セカンドブレイン=第2の脳とは、副題にあるように「腸にも脳がある!」ということを指していますが、本書は米国のコロンビア大学医学部解剖・細胞生物学学科長でもある著者のマイケル・D・ガーションが1999年に発表した同名の書の専門的すぎる部分をカットした翻訳版です。
腸にも脳があると言われてもピンと来ない方もおられるかも知れませんが、腸には膨大な神経と神経伝達物質が存在しており、本書の序文には「現在われわれは腸に脳があることを知っている。とても信じられないことかもしれないが、あの醜い腸は心臓よりもずっと賢く、豊かな「感情」をもっているのである。脳や脊髄からの指令がなくても反射を起こせる内在性神経系をもっている臓器は腸だけなのだ。」とのことです。

* **提供された資料**
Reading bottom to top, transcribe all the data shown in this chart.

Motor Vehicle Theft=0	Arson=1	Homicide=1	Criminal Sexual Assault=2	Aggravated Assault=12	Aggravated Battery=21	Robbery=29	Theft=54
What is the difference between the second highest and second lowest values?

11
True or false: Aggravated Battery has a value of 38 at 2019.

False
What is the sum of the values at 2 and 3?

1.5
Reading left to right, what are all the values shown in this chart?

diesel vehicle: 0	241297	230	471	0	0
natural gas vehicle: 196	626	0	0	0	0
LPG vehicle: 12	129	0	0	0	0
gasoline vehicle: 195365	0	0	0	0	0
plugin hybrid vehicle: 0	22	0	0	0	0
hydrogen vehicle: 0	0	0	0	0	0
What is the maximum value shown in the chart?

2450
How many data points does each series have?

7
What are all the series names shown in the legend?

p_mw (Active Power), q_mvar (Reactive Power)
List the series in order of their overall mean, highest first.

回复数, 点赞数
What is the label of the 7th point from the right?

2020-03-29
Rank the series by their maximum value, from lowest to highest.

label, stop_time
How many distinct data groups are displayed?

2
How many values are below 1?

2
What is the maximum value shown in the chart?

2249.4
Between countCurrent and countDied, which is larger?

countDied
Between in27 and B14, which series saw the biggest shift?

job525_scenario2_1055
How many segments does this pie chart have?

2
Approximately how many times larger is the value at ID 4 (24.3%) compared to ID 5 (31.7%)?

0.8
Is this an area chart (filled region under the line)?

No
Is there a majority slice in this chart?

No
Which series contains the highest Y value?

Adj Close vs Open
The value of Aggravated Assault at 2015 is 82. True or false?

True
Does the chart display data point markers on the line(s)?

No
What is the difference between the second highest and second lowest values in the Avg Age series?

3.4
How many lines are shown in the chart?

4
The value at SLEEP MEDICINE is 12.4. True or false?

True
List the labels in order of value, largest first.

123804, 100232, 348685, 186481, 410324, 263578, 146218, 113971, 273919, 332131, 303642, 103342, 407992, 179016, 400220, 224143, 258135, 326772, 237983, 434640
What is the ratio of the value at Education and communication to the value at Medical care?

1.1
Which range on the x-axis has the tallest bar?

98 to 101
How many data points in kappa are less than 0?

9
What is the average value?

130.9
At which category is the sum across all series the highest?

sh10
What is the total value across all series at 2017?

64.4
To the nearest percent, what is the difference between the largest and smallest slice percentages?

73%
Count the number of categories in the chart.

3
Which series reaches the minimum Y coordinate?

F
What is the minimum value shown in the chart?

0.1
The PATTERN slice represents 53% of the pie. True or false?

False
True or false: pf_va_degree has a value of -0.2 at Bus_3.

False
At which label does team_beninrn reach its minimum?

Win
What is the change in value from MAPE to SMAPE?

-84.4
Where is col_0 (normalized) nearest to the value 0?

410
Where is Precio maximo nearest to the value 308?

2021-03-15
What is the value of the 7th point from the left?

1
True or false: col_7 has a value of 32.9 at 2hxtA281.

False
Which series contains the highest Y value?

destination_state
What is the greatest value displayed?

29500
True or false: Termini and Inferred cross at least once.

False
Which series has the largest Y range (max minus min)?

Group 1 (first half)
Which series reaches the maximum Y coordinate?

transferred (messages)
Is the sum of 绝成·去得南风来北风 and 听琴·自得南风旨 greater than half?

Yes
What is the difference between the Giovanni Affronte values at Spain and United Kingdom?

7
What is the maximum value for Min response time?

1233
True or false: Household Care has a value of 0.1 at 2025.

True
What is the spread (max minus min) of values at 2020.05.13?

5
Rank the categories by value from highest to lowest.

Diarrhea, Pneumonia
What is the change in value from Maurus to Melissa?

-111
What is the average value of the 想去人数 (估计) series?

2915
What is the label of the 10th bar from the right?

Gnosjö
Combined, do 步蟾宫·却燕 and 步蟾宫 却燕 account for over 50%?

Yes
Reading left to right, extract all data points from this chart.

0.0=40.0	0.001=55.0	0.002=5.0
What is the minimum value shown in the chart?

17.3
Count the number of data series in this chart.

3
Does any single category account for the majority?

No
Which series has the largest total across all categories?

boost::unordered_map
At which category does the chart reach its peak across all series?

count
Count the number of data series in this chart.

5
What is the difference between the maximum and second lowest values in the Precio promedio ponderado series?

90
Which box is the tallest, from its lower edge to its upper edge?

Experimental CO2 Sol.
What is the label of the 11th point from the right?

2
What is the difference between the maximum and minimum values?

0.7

* **作業の指示**
a) セカンドブレインの文章のうち、「セカンドブレイン=第2の脳と」から「だけなのだ。」とのことです。」までを両端も含めて書き出し、「本書」を「この本」に書き換えてください。
b) 次の(i)〜(iii)がセカンドブレインの文章の内容と合っているかどうかを、それぞれ「はい」か「いいえ」で答え、決め手となる文章中の語句をそのまま引用してください。
(i) 著者はコロンビア大学医学部の解剖・細胞生物学学科長でもある。
(ii) この本は、1999年に発表された原書を省略せずにすべて訳したものである。
(iii) 序文によれば、脳や脊髄からの指令がなくても反射を起こせる内在性神経系をもつ臓器は、腸と心臓である。
資料は使わなくてよい。

* **解答一覧**
a)
セカンドブレイン=第2の脳とは、副題にあるように「腸にも脳がある!」ということを指していますが、この本は米国のコロンビア大学医学部解剖・細胞生物学学科長でもある著者のマイケル・D・ガーションが1999年に発表した同名の書の専門的すぎる部分をカットした翻訳版です。
腸にも脳があると言われてもピンと来ない方もおられるかも知れませんが、腸には膨大な神経と神経伝達物質が存在しており、この本の序文には「現在われわれは腸に脳があることを知っている。とても信じられないことかもしれないが、あの醜い腸は心臓よりもずっと賢く、豊かな「感情」をもっているのである。脳や脊髄からの指令がなくても反射を起こせる内在性神経系をもっている臓器は腸だけなのだ。」とのことです。

b)
(i) はい。「米国のコロンビア大学医学部解剖・細胞生物学学科長でもある著者のマイケル・D・ガーション」
(ii) いいえ。「専門的すぎる部分をカットした翻訳版」
(iii) いいえ。「脳や脊髄からの指令がなくても反射を起こせる内在性神経系をもっている臓器は腸だけなのだ」